Top tools for artificial intelligence in the cloud
‘Artificial Intelligence-as-a-Service’ is trending, especially because small-scale companies do not wish to do the heavy lifting of setting up end-to-end data pipelines, but would prefer to focus on each stage of the preprocessing, training and deployment processes. For instance, Amazon and Google’s cloud platforms offer a set of endpoints to address machine learning on streaming data. In fact, their recent offerings like Google Cloud AutoML and the Amazon Web Services SageMaker focus on transferring control into the user’s hands by introducing more interpretability; but they still have some distance to travel when considering the level of automation and performance across heterogenous data sets.
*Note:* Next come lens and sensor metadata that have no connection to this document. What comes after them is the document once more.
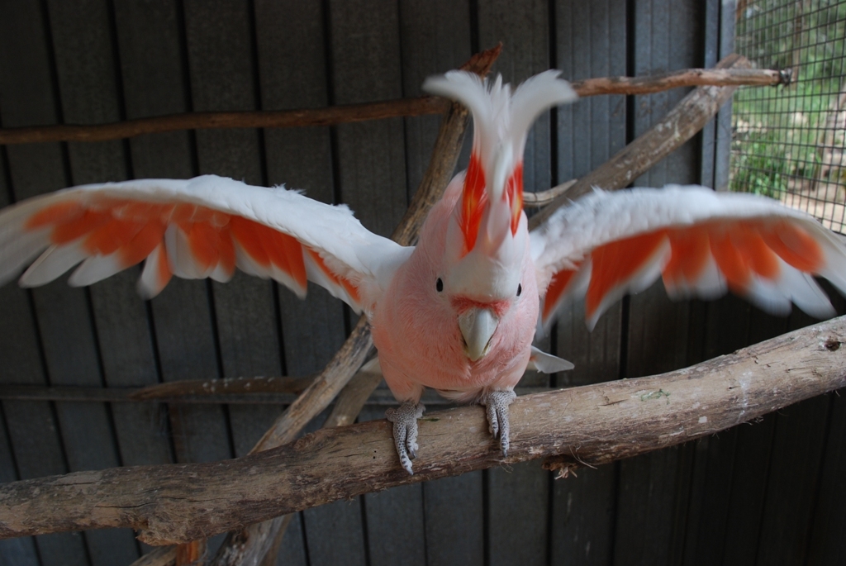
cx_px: 423
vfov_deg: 48.0
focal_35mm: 27
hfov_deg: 67.3
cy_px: 283
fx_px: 635
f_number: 7.1
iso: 200
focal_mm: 18
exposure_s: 1/60
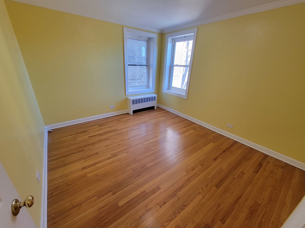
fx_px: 115
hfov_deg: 106.2
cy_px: 114
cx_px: 152
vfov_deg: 89.9
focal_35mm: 13
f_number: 2.2
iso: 125
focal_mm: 2.2
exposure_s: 1/60
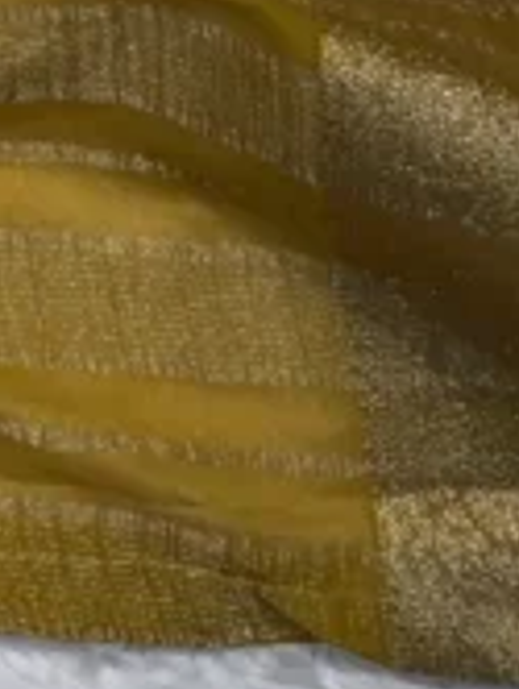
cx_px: -859
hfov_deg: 9.1
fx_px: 2811
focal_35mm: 141
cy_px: -998
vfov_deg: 11.4
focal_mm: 5.96
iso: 32
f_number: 1.6
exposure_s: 1/122
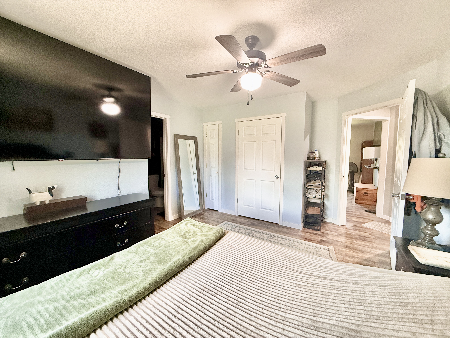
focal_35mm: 14
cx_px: 225
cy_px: 169
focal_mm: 2.22
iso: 400
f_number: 2.2
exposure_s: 1/60
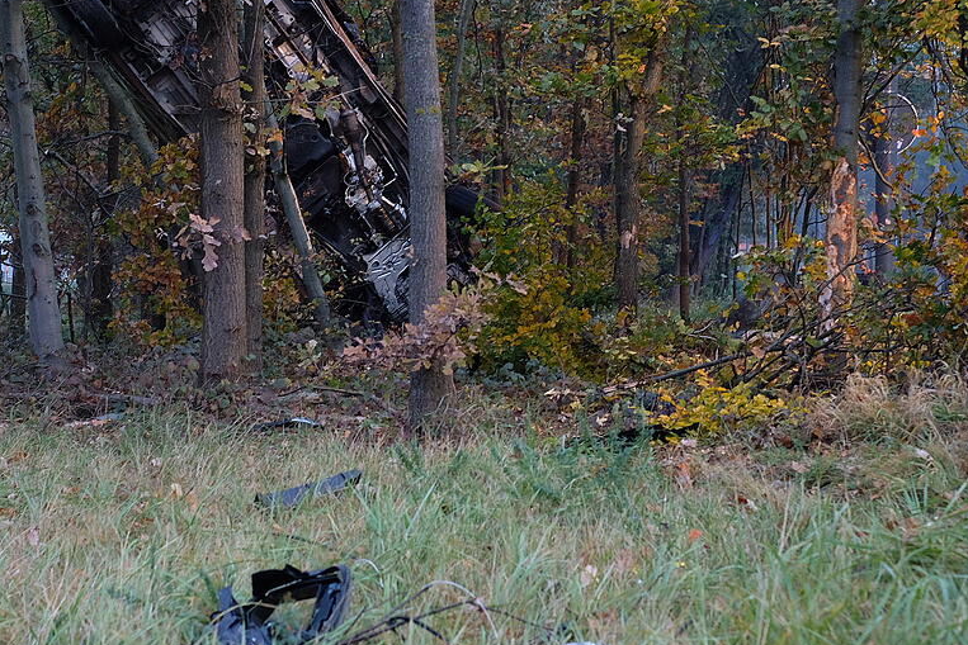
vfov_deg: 18.2
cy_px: 285
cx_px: 359
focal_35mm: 75
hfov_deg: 26.9
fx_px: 2017
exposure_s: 1/75
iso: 1250
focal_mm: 35
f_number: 4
Following Rekognition in 2017, Amazon has ramped up focus on natural language processing, automatic speech recognition, text-to-speech services, and neural machine translation technologies as managed services in the cloud. The company introduced video and image analysis using DeepLens, making it easier for developers to access these as desired.
Top Web frameworks for machine learning
Web frameworks have been all the rage in machine learning as neural networks have reduced in size and gained sufficient accuracy when compared to human standards. One of the forerunners in this space is Andrej Karpathy’s ConvNet.js. This inspired similar work or parallel lines of thought that later resulted in libraries based in JavaScript, which can be run as part of server-side or client-side scripts. The recent release of TensorFlow.js is a solid step forward in this direction, extending the ecosystem for developers seeking to bring the machine learning experience to the browser. There are other frameworks, including ml5js, focused on offering a complete set of in-browser machine learning capabilities.
Top ML tools for mobile app developers
‘Data is more valuable than gold these days’. All mobile app developers want to integrate advanced analytics including machine learning systems into data processing, to enable them to generate more accurate insights and make decisions based on the ‘big picture’ of the user statistics within their apps. It becomes a very lucrative market to capture as app developers seek custom solutions for their use cases, which focus on an unchanged user experience in spite of a huge amount of processing in the backend.
Google is capitalising on its expertise in developing and supporting TensorFlow by releasing ML Kit which caters to the Android market, often with specific requirements of low-memory impact and low-resource learning, on the fly. This comprises specific libraries that address text and face recognition, bar code scanning, image labelling and face detection, and will soon see a foray into natural language processing, with support for the smart reply feature seen in its other products including Gmail.
Apple, meanwhile, is playing catch-up with its CoreML library. The advantage of the competition within this space has been the release of a huge repository of lightweight models optimised for mobile devices that permit the end user to continue to have a streamlined experience on handheld devices.
Overall, the machine learning landscape is growing increasingly crowded with new frameworks emerging and older ones fading; but a huge amount of work is focused on working in conjunction and promoting a much healthier environment for developers and researchers. This bodes well for the end users as we note the emergence of mature, capable and interpretable open source machine learning tools for use cases spanning the tech landscape and beyond.